Altuzarra RTW Fall 2014
With each season, Joseph Altuzarra strengthens his position as one of the most compelling younger designers working in fashion today.
A soigné elegance anchored the designer’s fall collection that incorporated artful flourishes inspired by a trip to Art Basel. “Easy with a little bit of grace about it, yet still very sensual,” Altuzarra said during a preview. It was exquisite.

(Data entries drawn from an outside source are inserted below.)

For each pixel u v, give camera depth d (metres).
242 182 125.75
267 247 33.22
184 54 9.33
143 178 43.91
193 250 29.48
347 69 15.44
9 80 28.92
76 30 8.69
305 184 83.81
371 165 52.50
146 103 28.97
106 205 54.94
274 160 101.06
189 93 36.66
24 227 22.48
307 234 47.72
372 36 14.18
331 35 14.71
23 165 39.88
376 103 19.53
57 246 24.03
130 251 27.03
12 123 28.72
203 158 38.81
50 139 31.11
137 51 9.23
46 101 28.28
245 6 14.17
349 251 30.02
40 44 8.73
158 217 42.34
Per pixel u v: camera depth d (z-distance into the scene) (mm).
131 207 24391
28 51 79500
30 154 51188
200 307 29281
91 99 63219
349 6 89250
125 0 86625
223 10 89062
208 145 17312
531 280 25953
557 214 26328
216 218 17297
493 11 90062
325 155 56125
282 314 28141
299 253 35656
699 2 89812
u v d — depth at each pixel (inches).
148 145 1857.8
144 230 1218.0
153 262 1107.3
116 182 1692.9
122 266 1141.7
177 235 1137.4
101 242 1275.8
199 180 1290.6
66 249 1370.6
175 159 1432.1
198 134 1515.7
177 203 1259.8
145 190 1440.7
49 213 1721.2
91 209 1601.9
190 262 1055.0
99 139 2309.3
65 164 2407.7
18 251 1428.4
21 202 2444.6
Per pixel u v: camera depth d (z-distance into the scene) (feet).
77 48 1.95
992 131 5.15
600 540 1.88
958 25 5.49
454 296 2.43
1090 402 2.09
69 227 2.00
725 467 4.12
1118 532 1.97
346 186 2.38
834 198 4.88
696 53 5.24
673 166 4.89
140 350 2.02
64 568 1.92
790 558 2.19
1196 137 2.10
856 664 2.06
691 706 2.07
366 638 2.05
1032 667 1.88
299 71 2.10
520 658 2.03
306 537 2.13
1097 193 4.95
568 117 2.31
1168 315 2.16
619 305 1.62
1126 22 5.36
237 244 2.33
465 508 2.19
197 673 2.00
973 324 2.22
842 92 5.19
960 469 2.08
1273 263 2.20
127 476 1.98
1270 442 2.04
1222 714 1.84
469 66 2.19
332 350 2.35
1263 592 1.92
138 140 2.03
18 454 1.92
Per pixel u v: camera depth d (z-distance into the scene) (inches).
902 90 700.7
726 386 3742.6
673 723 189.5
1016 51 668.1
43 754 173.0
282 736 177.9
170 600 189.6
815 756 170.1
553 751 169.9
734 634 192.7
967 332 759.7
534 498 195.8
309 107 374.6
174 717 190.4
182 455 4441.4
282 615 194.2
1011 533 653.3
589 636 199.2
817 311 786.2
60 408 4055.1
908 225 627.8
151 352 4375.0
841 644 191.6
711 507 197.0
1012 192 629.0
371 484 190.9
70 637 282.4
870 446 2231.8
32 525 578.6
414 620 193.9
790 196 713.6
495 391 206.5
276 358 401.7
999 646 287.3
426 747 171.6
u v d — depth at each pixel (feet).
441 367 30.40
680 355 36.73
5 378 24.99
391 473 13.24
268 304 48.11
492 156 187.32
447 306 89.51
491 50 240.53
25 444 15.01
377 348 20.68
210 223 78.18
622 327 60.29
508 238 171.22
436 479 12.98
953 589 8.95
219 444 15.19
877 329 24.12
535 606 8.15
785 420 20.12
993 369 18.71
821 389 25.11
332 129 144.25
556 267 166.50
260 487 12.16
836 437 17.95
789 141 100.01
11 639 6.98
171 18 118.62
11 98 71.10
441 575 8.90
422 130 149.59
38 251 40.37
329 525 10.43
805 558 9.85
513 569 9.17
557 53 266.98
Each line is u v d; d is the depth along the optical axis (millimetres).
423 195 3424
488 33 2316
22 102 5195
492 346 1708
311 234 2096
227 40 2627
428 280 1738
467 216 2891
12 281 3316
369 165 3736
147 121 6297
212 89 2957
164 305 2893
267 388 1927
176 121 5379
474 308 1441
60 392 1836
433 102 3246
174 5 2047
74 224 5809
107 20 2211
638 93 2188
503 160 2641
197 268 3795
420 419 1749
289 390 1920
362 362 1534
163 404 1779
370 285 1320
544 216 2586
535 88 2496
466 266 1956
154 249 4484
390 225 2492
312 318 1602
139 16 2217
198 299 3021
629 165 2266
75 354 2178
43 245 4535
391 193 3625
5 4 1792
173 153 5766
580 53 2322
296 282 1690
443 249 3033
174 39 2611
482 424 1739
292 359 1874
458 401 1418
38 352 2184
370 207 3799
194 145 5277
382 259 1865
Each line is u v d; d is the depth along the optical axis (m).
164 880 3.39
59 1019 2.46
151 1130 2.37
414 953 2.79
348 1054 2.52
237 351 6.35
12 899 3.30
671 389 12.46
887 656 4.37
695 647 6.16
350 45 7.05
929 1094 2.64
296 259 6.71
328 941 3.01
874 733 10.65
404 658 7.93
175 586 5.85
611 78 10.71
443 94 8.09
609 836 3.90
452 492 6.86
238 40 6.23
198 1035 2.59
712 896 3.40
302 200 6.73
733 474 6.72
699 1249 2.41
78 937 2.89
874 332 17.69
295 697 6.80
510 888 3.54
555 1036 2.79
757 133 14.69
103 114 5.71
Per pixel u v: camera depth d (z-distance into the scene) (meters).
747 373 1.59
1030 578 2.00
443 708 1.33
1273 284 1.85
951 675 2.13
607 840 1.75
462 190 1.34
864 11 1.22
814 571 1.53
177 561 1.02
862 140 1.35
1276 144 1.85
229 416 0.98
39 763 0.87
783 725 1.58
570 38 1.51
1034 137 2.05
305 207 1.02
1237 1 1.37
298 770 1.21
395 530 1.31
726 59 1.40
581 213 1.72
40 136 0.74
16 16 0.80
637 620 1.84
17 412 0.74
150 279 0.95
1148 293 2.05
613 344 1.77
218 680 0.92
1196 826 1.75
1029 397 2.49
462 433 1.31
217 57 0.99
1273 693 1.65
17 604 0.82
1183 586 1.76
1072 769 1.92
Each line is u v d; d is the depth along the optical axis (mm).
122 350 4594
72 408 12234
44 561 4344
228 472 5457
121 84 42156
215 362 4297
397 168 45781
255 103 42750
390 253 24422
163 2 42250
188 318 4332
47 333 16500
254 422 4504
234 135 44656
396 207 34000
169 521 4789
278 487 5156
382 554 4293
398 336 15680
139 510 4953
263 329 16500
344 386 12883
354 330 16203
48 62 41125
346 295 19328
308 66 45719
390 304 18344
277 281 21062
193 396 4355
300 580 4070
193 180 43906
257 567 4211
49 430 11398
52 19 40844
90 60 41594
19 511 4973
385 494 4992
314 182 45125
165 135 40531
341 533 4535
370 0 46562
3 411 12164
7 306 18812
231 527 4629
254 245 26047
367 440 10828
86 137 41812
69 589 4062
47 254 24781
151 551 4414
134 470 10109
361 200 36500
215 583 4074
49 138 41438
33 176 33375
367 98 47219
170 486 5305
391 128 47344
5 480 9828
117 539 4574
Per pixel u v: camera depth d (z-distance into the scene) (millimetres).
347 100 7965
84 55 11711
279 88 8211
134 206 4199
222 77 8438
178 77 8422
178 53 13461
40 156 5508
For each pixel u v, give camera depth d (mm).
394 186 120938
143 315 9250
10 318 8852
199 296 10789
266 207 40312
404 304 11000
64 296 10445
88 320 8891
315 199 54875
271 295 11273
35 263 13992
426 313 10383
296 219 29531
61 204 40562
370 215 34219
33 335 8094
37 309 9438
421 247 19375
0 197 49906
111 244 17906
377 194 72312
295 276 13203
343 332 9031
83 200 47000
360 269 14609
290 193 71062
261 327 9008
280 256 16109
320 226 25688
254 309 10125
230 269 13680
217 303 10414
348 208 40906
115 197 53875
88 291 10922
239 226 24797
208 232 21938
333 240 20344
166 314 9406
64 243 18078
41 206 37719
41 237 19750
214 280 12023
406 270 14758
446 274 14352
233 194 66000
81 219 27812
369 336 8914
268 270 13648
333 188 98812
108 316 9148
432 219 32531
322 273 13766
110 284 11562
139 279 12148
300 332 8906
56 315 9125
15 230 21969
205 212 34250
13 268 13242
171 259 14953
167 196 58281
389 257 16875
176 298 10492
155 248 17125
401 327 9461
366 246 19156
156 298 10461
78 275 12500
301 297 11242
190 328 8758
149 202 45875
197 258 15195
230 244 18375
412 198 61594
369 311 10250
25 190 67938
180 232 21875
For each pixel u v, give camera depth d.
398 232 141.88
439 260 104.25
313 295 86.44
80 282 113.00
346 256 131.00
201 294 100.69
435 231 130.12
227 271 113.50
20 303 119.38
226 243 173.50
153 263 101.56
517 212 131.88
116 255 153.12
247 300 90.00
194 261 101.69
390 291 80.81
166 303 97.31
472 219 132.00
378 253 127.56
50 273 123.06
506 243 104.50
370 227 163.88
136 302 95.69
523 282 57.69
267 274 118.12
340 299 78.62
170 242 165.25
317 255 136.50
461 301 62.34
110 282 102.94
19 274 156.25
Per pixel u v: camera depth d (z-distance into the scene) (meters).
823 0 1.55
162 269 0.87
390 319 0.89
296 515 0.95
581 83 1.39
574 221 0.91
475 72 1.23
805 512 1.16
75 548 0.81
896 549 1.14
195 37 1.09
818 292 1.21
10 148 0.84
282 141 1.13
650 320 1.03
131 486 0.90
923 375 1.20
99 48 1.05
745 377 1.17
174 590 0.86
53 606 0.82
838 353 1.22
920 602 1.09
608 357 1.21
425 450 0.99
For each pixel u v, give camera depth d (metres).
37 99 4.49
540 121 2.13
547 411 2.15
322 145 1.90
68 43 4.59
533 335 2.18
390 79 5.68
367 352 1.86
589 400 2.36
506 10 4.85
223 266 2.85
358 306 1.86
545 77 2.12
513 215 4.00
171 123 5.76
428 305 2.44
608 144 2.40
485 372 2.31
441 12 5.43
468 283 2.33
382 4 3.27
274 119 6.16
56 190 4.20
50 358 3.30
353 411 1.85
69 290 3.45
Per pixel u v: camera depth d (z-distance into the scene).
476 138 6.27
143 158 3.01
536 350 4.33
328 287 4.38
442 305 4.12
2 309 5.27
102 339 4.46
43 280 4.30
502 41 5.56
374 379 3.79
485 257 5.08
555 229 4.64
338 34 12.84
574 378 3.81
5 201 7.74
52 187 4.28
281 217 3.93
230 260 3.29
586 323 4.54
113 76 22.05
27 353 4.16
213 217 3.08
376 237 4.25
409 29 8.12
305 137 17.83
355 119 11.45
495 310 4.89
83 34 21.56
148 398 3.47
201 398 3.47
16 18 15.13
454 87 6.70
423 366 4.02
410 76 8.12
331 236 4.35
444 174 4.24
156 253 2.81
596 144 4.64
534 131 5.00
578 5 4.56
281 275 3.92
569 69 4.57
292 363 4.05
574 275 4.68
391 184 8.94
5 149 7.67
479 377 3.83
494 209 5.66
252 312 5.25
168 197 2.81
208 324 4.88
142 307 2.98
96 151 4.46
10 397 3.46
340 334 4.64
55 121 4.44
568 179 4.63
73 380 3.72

He started by thinking about the nature of luxury and craft, both their intimate and obvious manifestations. His first thought was that luxury can’t be surface only, so he set out to make each piece equally inviting inside and out, a point introduced with double-faced coats and suits. Their tonal contrasts were delivered at times demonstratively — swaths of tomato against olive green — and sometimes as subtlety as a royal blue facing on the belt of a black coat. Altuzarra varied the degree of ease, from shapes that looked like the chicest of bathrobes to those cut with sharp, sleek lines.
A pair of curvy dresses in ladylike gray with insets of bright orange and fuchsia were stunners.
Such looks were inspired by the stark, precise steelwork of artist Maria Pergay. Had Altuzarra worked from that premise alone it would have been enough, given the strength of the clothes. Instead, he moved in an apparently antithetical direction with colorful, intensely textured hand-woven pieces. Influenced by the work of Sheila Hicks, these were gorgeous in their artisanal imperfection.
Then came a pair of joyfully flashy plaid furs. (One might extract a nod to Perry Ellis.) Yet before you knew it, he was into his finale of fleece jackets and coats — all white and no-nonsense, except inside each was painted a vibrant hue not seen from the runway. It all held together beautifully within Altuzarra’s umbrella of au courant luxury.